To avoid this behavior:
  1. As mentioned in Tip 6 above, always Clean rather than build your project.
  2. Turn off the Tomcat feature of persisting sessions.
To disable that Tomcat feature, install a configuration file.
  1. Locate the "context.xml" file found in the "conf" folder of Tomcat. In my case: /Users/basilbourque/apache-tomcat-7.0.21/conf/context.xml
  2. Paste a copy of that file to the "WEB-INF" folder of your Eclipse project's "WebContent" folder. In my case: /Users/basilbourque/Documents/workspace/myproj/WebContent/WEB-INF/context.xml
  3. Edit that new "context.xml" by uncommenting the line reading: <Manager pathname="" />. Note that the comment itself explains this will disable the session persistence feature.


Starting and Stopping Jetty Web Server

I’ve looked at Jetty a few times in the past but could not even find documentation on how to start or stop the dang thing. Trying to use Vaadin has brought me once again to Jetty, version 8.

I don't know if this is necessary, but after unzipping the downloaded Jetty file, I drag and drop the resulting folder to the BatChmod app. I check all the checkboxes except 'Clear xattrs'.

I finally discovered how to start and stop Jetty on Mac OS X. It's easy. While Apache Tomcat has an explicit start and stop shell script (.sh files), Jetty uses a single shell script for both purposes. You pass the word 'start' or 'stop' without any quotes.

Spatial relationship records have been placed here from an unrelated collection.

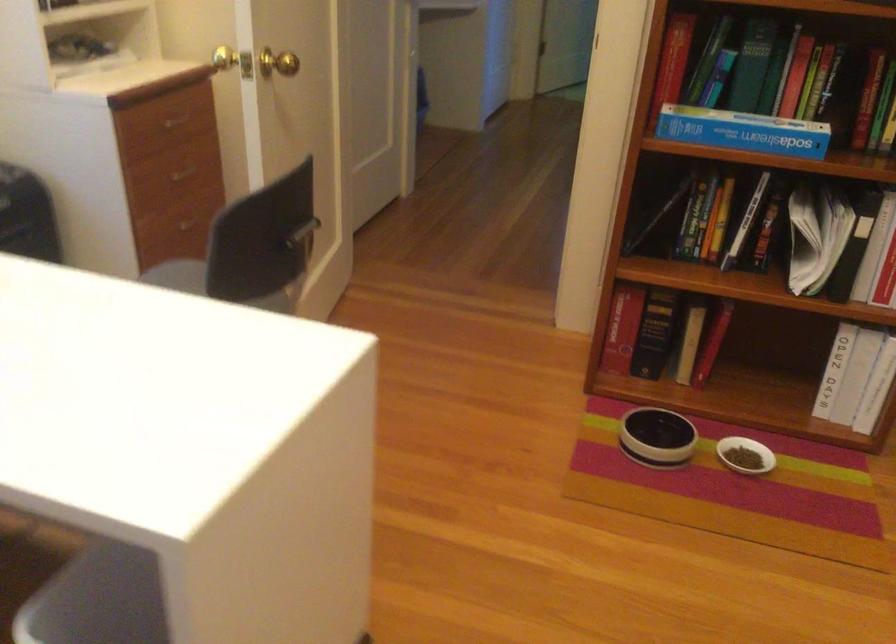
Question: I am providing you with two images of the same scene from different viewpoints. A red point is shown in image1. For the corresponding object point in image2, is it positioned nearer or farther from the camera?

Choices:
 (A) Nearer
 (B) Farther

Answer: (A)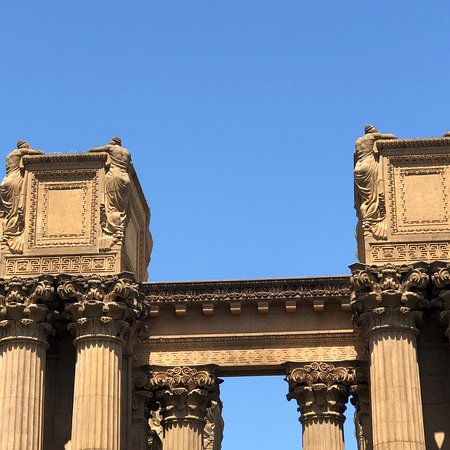
Where is `column`? column is located at coordinates (399, 391), (323, 439), (183, 436), (98, 410), (15, 408).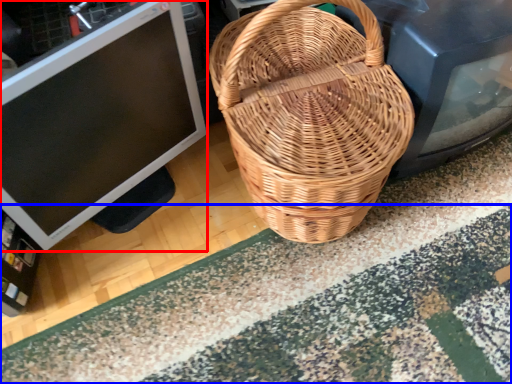
Question: Which of the following is the farthest to the observer, computer monitor (highlighted by a red box) or doormat (highlighted by a blue box)?

Choices:
 (A) computer monitor
 (B) doormat

Answer: (B)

To start Jetty web server:
  1. Locate the shell script: …/YourJettyFolder/bin/jetty.sh
  2. Drag and drop that script file to a terminal window in either Terminal.app or Path Finder.
  3. Type a space and the word 'start'. Press Return key.
/Users/basilbourque/jetty-distribution-8.0.0.v20110901/bin/jetty.sh start

You’ll see something like this:
Starting Jetty: STARTED Jetty Mon Sep  5 16:39:26 PDT 2011

To stop Jetty web server:
  1. Press the Up Arrow key to repeat the previous line at the command line.
  2. Press Backspace to replace the word 'start' with the word 'stop'.
  3. Press Return to execute that line.
You’ll see something like this:
Stopping Jetty: OK

To verify Jetty is running and verify its configuration, pass the word check rather than start or stop.

Jetty defaults to port 8080. So to try it, point your web browser to:
To use port 80, see my other posts on port-forwarding.

I’m working on an Intel MacBook with Core 2 Duo running Mac OS X 10.6.7 with Java version "1.6.0_26" 64-bit.